Please replace "My account" with "My profile" everywhere in the material below, leaving every other line unchanged.

....

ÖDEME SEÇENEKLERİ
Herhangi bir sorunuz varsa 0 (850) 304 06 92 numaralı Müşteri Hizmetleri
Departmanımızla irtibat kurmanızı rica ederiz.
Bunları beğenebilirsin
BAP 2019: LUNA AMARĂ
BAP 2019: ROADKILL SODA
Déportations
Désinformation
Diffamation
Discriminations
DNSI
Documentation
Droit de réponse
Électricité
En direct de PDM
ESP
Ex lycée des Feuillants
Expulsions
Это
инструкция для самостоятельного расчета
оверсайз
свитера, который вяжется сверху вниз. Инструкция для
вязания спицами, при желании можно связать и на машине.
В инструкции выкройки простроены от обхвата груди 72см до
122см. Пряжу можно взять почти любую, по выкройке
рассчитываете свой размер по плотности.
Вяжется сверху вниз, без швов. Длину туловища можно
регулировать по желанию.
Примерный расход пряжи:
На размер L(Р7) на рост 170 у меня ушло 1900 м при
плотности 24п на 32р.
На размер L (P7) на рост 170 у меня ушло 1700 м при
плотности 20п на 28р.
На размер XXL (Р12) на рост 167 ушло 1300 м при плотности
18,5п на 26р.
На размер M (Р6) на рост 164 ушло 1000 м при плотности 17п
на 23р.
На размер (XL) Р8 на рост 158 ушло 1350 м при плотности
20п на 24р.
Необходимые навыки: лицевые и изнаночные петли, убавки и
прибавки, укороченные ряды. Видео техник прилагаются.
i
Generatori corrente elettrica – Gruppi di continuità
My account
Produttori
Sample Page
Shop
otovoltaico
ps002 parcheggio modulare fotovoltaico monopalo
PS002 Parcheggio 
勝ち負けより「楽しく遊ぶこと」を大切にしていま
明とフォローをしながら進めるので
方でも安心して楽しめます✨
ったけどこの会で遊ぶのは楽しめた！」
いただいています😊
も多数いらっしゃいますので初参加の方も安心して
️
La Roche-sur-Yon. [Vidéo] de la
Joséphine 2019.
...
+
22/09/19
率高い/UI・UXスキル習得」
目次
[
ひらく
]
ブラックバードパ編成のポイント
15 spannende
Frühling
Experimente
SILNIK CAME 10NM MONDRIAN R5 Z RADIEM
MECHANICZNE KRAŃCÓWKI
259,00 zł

....

■ EXERCISE RESPONSE:
ÖDEME SEÇENEKLERİ
Herhangi bir sorunuz varsa 0 (850) 304 06 92 numaralı Müşteri Hizmetleri
Departmanımızla irtibat kurmanızı rica ederiz.
Bunları beğenebilirsin
BAP 2019: LUNA AMARĂ
BAP 2019: ROADKILL SODA
Déportations
Désinformation
Diffamation
Discriminations
DNSI
Documentation
Droit de réponse
Électricité
En direct de PDM
ESP
Ex lycée des Feuillants
Expulsions
Это
инструкция для самостоятельного расчета
оверсайз
свитера, который вяжется сверху вниз. Инструкция для
вязания спицами, при желании можно связать и на машине.
В инструкции выкройки простроены от обхвата груди 72см до
122см. Пряжу можно взять почти любую, по выкройке
рассчитываете свой размер по плотности.
Вяжется сверху вниз, без швов. Длину туловища можно
регулировать по желанию.
Примерный расход пряжи:
На размер L(Р7) на рост 170 у меня ушло 1900 м при
плотности 24п на 32р.
На размер L (P7) на рост 170 у меня ушло 1700 м при
плотности 20п на 28р.
На размер XXL (Р12) на рост 167 ушло 1300 м при плотности
18,5п на 26р.
На размер M (Р6) на рост 164 ушло 1000 м при плотности 17п
на 23р.
На размер (XL) Р8 на рост 158 ушло 1350 м при плотности
20п на 24р.
Необходимые навыки: лицевые и изнаночные петли, убавки и
прибавки, укороченные ряды. Видео техник прилагаются.
i
Generatori corrente elettrica – Gruppi di continuità
My profile
Produttori
Sample Page
Shop
otovoltaico
ps002 parcheggio modulare fotovoltaico monopalo
PS002 Parcheggio 
勝ち負けより「楽しく遊ぶこと」を大切にしていま
明とフォローをしながら進めるので
方でも安心して楽しめます✨
ったけどこの会で遊ぶのは楽しめた！」
いただいています😊
も多数いらっしゃいますので初参加の方も安心して
️
La Roche-sur-Yon. [Vidéo] de la
Joséphine 2019.
...
+
22/09/19
率高い/UI・UXスキル習得」
目次
[
ひらく
]
ブラックバードパ編成のポイント
15 spannende
Frühling
Experimente
SILNIK CAME 10NM MONDRIAN R5 Z RADIEM
MECHANICZNE KRAŃCÓWKI
259,00 zł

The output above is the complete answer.